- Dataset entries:

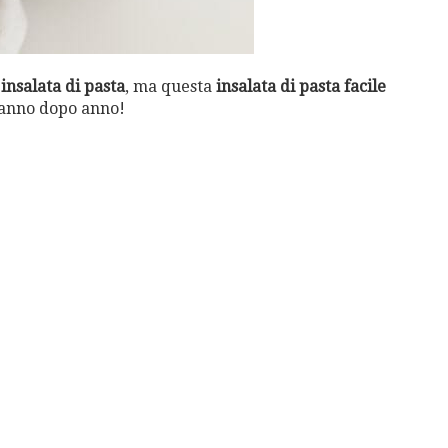
i
insalata di pasta
, ma questa
insalata di pasta facile
e anno dopo anno!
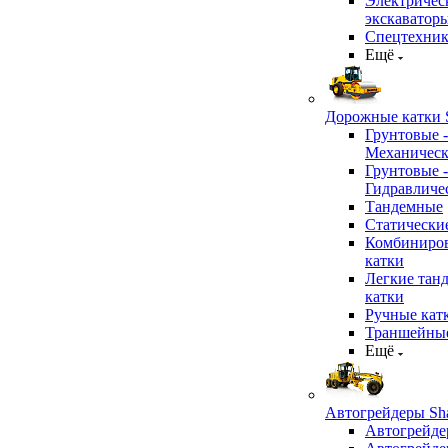
Электричес
экскаватор
Спецтехник
Ещё
Дорожные катки S
Грунтовые -
Механичес
Грунтовые -
Гидравличе
Тандемные
Статически
Комбиниро
катки
Легкие тан
катки
Ручные кат
Траншейные
Ещё
Автогрейдеры Sha
Автогрейде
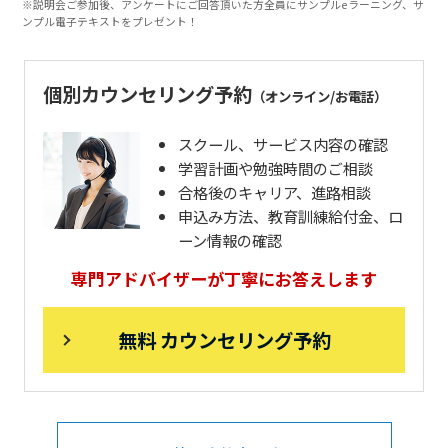
※説明会ご参加後、アンケートにご回答頂いた方全員にサンプルeラーニング、サ
ンプル電子テキストをプレゼント！
個別カウンセリング予約
（オンライン/お電話）
スクール、サービス内容の確認
学習計画や勉強時間のご相談
合格後のキャリア、進路相談
申込み方法、教育訓練給付金、ロ
ーン情報の確認
専門アドバイザーが丁寧にお答えします
無料 カウンセリング予約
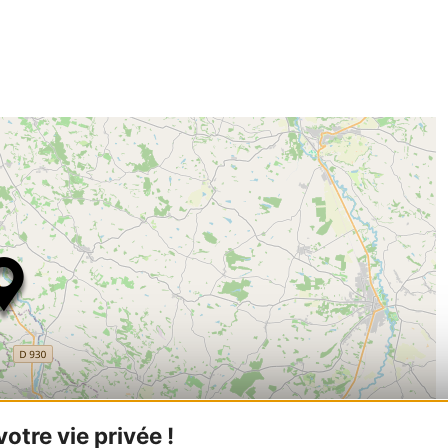
tre vie privée !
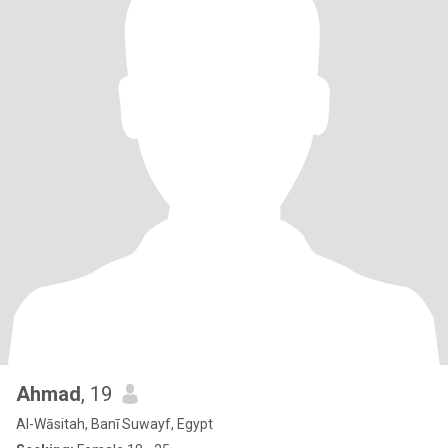
Ahmad
, 19
Al-Wāsitah, Banī Suwayf, Egypt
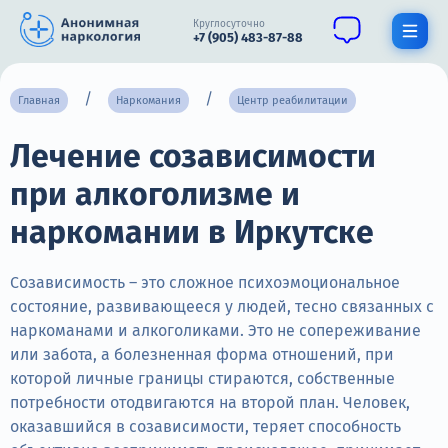
Круглосуточно
+7 (905) 483-87-88
Получить помощь специалиста
Главная
Наркомания
Центр реабилитации
Лечение созависимости
О нас
при алкоголизме и
Наркомания
наркомании в Иркутске
Алкоголизм
Нарколог
Созависимость – это сложное психоэмоциональное
состояние, развивающееся у людей, тесно связанных с
Стационар
наркоманами и алкоголиками. Это не сопереживание
или забота, а болезненная форма отношений, при
Психиатрия
которой личные границы стираются, собственные
потребности отодвигаются на второй план. Человек,
Цены
оказавшийся в созависимости, теряет способность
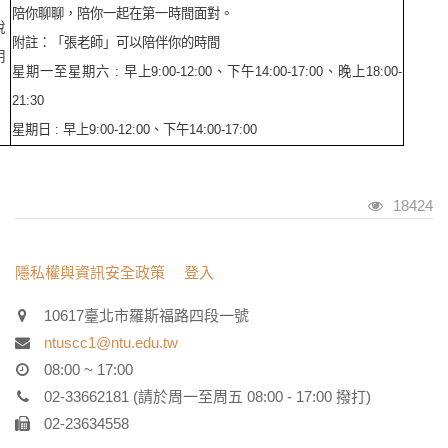
陪你聊聊，陪你一起在第一時間面對。
說
附註：「張老師」可以陪伴你的時間
明
星期一至星期六 : 早上9:00-12:00、下午14:00-17:00、晚上18:00-
21:30
星期日 : 早上9:00-12:00、下午14:00-17:00
瀏覽人次
18424
:::
隱私權與資訊安全政策
登入
10617臺北市羅斯福路四段一號
ntuscc1@ntu.edu.tw
08:00 ~ 17:00
02-33662181 (請於周一至周五 08:00 - 17:00 撥打)
02-23634558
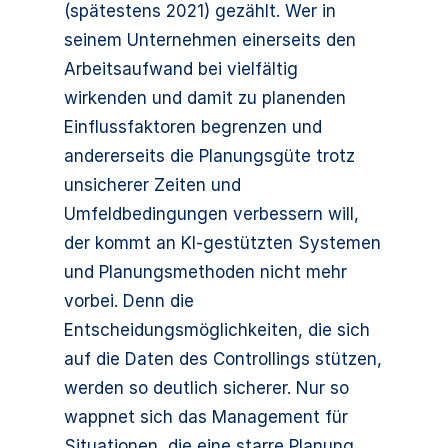
(spätestens 2021) gezählt. Wer in
seinem Unternehmen einerseits den
Arbeitsaufwand bei vielfältig
wirkenden und damit zu planenden
Einflussfaktoren begrenzen und
andererseits die Planungsgüte trotz
unsicherer Zeiten und
Umfeldbedingungen verbessern will,
der kommt an KI-gestützten Systemen
und Planungsmethoden nicht mehr
vorbei. Denn die
Entscheidungsmöglichkeiten, die sich
auf die Daten des Controllings stützen,
werden so deutlich sicherer. Nur so
wappnet sich das Management für
Situationen, die eine starre Planung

- EXERCISE AIM:
Switch every "Ещё" in these lines to "Больше" and change nothing else. Leave the pictures out of your answer.

- SOLUTION FOR THIS PROBLEM:
i
insalata di pasta
, ma questa
insalata di pasta facile
e anno dopo anno!
Электричес
экскаватор
Спецтехник
Больше
Дорожные катки S
Грунтовые -
Механичес
Грунтовые -
Гидравличе
Тандемные
Статически
Комбиниро
катки
Легкие тан
катки
Ручные кат
Траншейные
Больше
Автогрейдеры Sha
Автогрейде
※説明会ご参加後、アンケートにご回答頂いた方全員にサンプルeラーニング、サ
ンプル電子テキストをプレゼント！
個別カウンセリング予約
（オンライン/お電話）
スクール、サービス内容の確認
学習計画や勉強時間のご相談
合格後のキャリア、進路相談
申込み方法、教育訓練給付金、ロ
ーン情報の確認
専門アドバイザーが丁寧にお答えします
無料 カウンセリング予約
tre vie privée !
Ahmad
, 19
Al-Wāsitah, Banī Suwayf, Egypt
Круглосуточно
+7 (905) 483-87-88
Получить помощь специалиста
Главная
Наркомания
Центр реабилитации
Лечение созависимости
О нас
при алкоголизме и
Наркомания
наркомании в Иркутске
Алкоголизм
Нарколог
Созависимость – это сложное психоэмоциональное
состояние, развивающееся у людей, тесно связанных с
Стационар
наркоманами и алкоголиками. Это не сопереживание
или забота, а болезненная форма отношений, при
Психиатрия
которой личные границы стираются, собственные
потребности отодвигаются на второй план. Человек,
Цены
оказавшийся в созависимости, теряет способность
陪你聊聊，陪你一起在第一時間面對。
說
附註：「張老師」可以陪伴你的時間
明
星期一至星期六 : 早上9:00-12:00、下午14:00-17:00、晚上18:00-
21:30
星期日 : 早上9:00-12:00、下午14:00-17:00
瀏覽人次
18424
:::
隱私權與資訊安全政策
登入
10617臺北市羅斯福路四段一號
ntuscc1@ntu.edu.tw
08:00 ~ 17:00
02-33662181 (請於周一至周五 08:00 - 17:00 撥打)
02-23634558
(spätestens 2021) gezählt. Wer in
seinem Unternehmen einerseits den
Arbeitsaufwand bei vielfältig
wirkenden und damit zu planenden
Einflussfaktoren begrenzen und
andererseits die Planungsgüte trotz
unsicherer Zeiten und
Umfeldbedingungen verbessern will,
der kommt an KI-gestützten Systemen
und Planungsmethoden nicht mehr
vorbei. Denn die
Entscheidungsmöglichkeiten, die sich
auf die Daten des Controllings stützen,
werden so deutlich sicherer. Nur so
wappnet sich das Management für
Situationen, die eine starre Planung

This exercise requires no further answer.